*Listed records*:

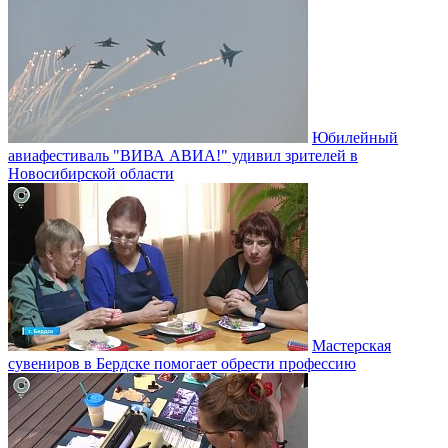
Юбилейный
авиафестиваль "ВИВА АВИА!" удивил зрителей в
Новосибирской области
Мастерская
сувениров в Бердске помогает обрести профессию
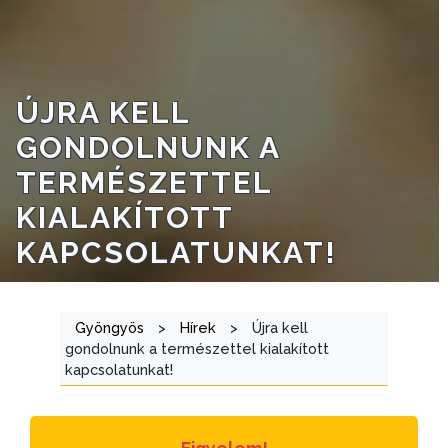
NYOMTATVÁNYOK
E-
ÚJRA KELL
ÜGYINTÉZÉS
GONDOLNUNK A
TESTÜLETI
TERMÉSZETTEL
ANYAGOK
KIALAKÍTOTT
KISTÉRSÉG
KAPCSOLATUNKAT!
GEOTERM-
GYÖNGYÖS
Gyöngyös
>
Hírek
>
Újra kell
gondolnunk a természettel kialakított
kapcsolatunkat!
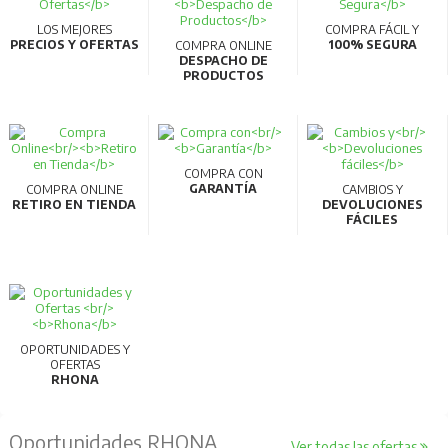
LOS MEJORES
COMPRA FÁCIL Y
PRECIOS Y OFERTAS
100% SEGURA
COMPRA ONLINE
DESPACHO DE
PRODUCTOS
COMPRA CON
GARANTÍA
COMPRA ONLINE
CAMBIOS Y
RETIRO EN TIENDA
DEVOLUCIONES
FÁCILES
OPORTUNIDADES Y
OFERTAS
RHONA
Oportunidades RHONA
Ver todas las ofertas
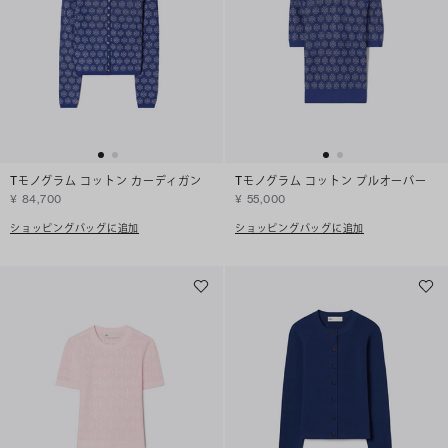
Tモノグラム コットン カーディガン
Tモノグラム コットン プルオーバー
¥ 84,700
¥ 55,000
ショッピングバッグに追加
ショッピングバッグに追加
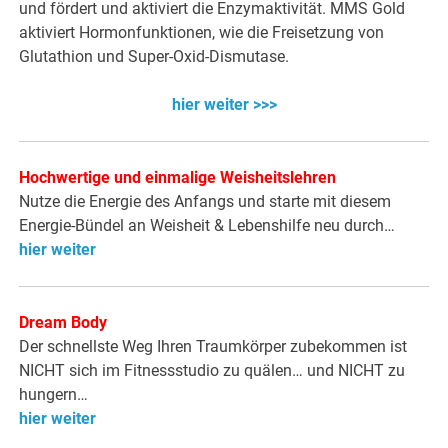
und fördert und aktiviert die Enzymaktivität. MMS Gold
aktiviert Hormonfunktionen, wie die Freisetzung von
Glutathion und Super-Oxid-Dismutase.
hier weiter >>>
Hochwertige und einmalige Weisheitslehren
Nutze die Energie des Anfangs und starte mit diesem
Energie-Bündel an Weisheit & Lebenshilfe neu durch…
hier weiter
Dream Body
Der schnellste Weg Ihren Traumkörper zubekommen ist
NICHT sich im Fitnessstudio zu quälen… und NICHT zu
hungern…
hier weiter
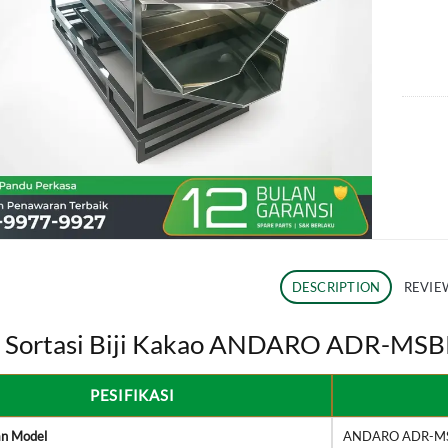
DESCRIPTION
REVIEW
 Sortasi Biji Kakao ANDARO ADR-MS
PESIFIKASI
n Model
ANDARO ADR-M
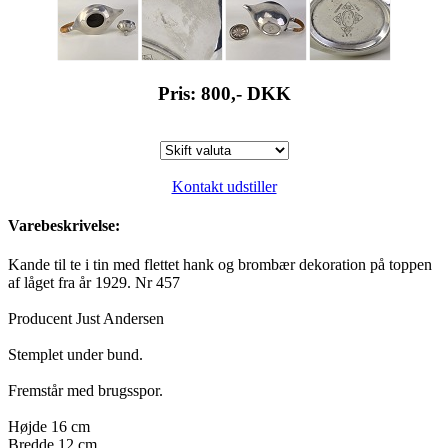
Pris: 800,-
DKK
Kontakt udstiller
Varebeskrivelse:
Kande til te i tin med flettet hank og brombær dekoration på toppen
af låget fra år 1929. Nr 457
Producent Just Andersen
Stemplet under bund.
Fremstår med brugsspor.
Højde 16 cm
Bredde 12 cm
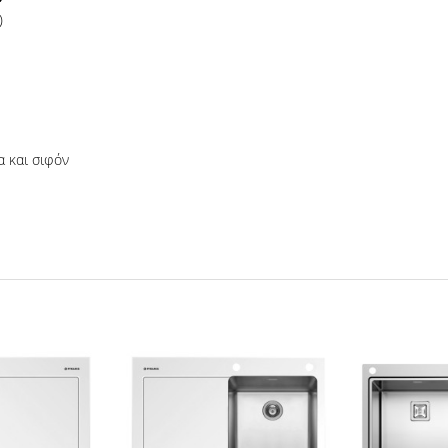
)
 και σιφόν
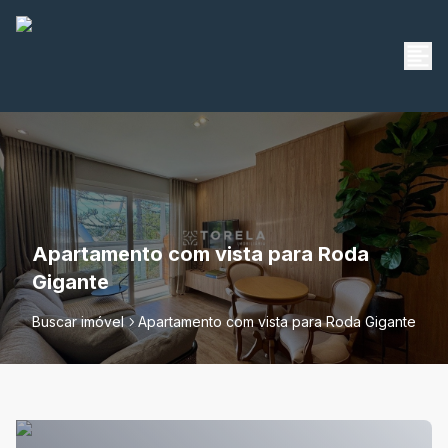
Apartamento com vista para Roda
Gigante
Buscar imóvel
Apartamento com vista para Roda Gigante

*Task directions*: Return, without alteration, the lines running from the start of the rows through the line containing "сувениров в Бердске", both ends included. Leave the pictures out of the answer.

*Solution to this task*:
Юбилейный
авиафестиваль "ВИВА АВИА!" удивил зрителей в
Новосибирской области
Мастерская
сувениров в Бердске помогает обрести профессию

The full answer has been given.